### To do:
Write out every line of text in the rows below word for word, keeping each line as it stands. Leave the pictures out.

[Rows drawn from a dataset]
______________________________
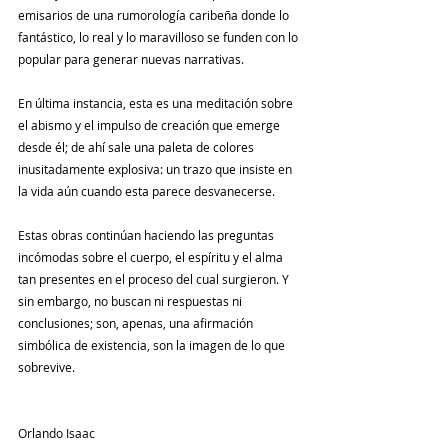
emisarios de una rumorología caribeña donde lo 
fantástico, lo real y lo maravilloso se funden con lo 
popular para generar nuevas narrativas.
En última instancia, esta es una meditación sobre 
el abismo y el impulso de creación que emerge 
desde él; de ahí sale una paleta de colores 
inusitadamente explosiva: un trazo que insiste en 
la vida aún cuando esta parece desvanecerse.
Estas obras continúan haciendo las preguntas 
incómodas sobre el cuerpo, el espíritu y el alma 
tan presentes en el proceso del cual surgieron. Y 
sin embargo, no buscan ni respuestas ni 
conclusiones; son, apenas, una afirmación 
simbólica de existencia, son la imagen de lo que 
sobrevive.
Orlando Isaac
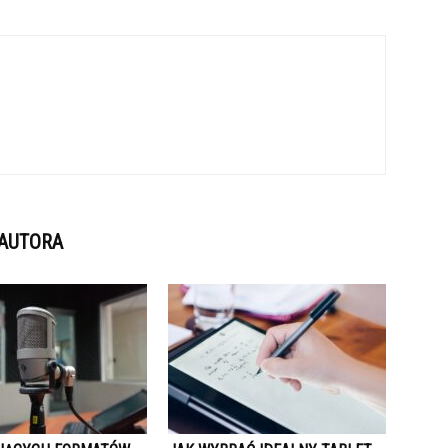
 AUTORA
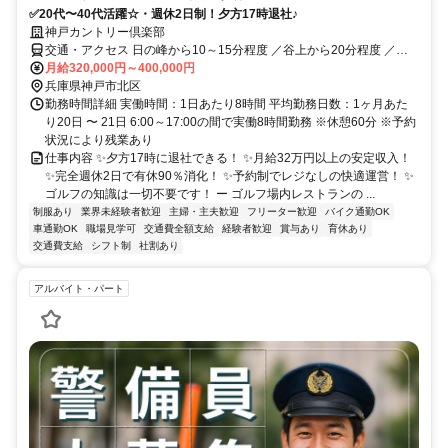
✅20代〜40代活躍☆・週休2日制！夕方17時退社♪
神戸カントリー倶楽部
交通・アクセス 日の峰から10～15分程度 ／谷上から20分程度 ／西
神中央工業団地から25分程度 ／志染駅から15分程度／南ウッディー
月給320,000円～400,000円
タウンから35分程度） ・岡場駅から(30分程度)
兵庫県神戸市北区
勤務時間詳細 実働時間：1日あたり8時間 平均勤務日数：1ヶ月あた
り20日 〜 21日 6:00～17:00の間で実働8時間勤務 ※休憩60分 ※予約
状況により残業あり
仕事内容 ✨夕方17時に退社できる！ ✨月給32万円以上の安定収入！
✨完全週休2日で有休90％消化！ ✨予約制でレジなしの快適運営！ ✨
ゴルフの知識は一切不要です！ ー ゴルフ場内レストランの ...
制服あり
業界未経験者歓迎
主婦・主夫歓迎
フリーター歓迎
バイク通勤OK
車通勤OK
職場見学可
交通費全額支給
経験者歓迎
賞与あり
育休あり
交通費支給
シフト制
社割あり
アルバイト・パート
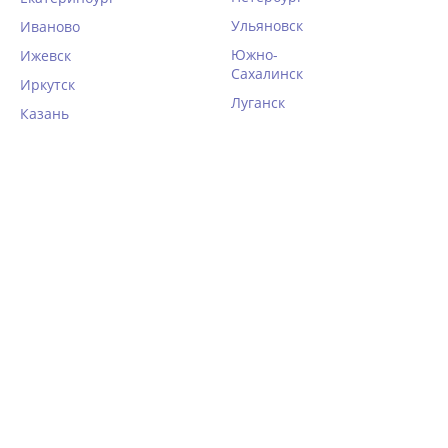
Ульяновск
Иваново
Южно-
Ижевск
Сахалинск
Иркутск
Луганск
Казань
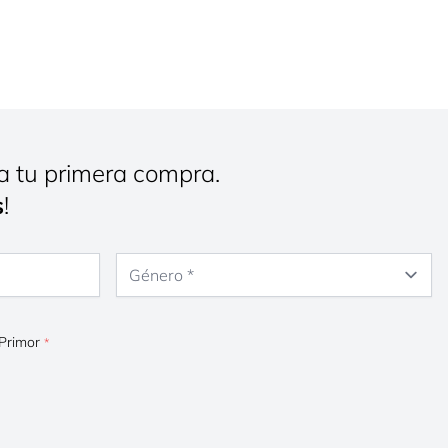
a tu primera compra.
s
!
Género
 Primor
______________________________
### Response to the task:
emisarios de una rumorología caribeña donde lo 
fantástico, lo real y lo maravilloso se funden con lo 
popular para generar nuevas narrativas.
En última instancia, esta es una meditación sobre 
el abismo y el impulso de creación que emerge 
desde él; de ahí sale una paleta de colores 
inusitadamente explosiva: un trazo que insiste en 
la vida aún cuando esta parece desvanecerse.
Estas obras continúan haciendo las preguntas 
incómodas sobre el cuerpo, el espíritu y el alma 
tan presentes en el proceso del cual surgieron. Y 
sin embargo, no buscan ni respuestas ni 
conclusiones; son, apenas, una afirmación 
simbólica de existencia, son la imagen de lo que 
sobrevive.
Orlando Isaac
 AUTORA
✅20代〜40代活躍☆・週休2日制！夕方17時退社♪
神戸カントリー倶楽部
交通・アクセス 日の峰から10～15分程度 ／谷上から20分程度 ／西
神中央工業団地から25分程度 ／志染駅から15分程度／南ウッディー
月給320,000円～400,000円
タウンから35分程度） ・岡場駅から(30分程度)
兵庫県神戸市北区
勤務時間詳細 実働時間：1日あたり8時間 平均勤務日数：1ヶ月あた
り20日 〜 21日 6:00～17:00の間で実働8時間勤務 ※休憩60分 ※予約
状況により残業あり
仕事内容 ✨夕方17時に退社できる！ ✨月給32万円以上の安定収入！
✨完全週休2日で有休90％消化！ ✨予約制でレジなしの快適運営！ ✨
ゴルフの知識は一切不要です！ ー ゴルフ場内レストランの ...
制服あり
業界未経験者歓迎
主婦・主夫歓迎
フリーター歓迎
バイク通勤OK
車通勤OK
職場見学可
交通費全額支給
経験者歓迎
賞与あり
育休あり
交通費支給
シフト制
社割あり
アルバイト・パート
Ульяновск
Иваново
Южно-
Ижевск
Сахалинск
Иркутск
Луганск
Казань
a tu primera compra.
s
!
Género
 Primor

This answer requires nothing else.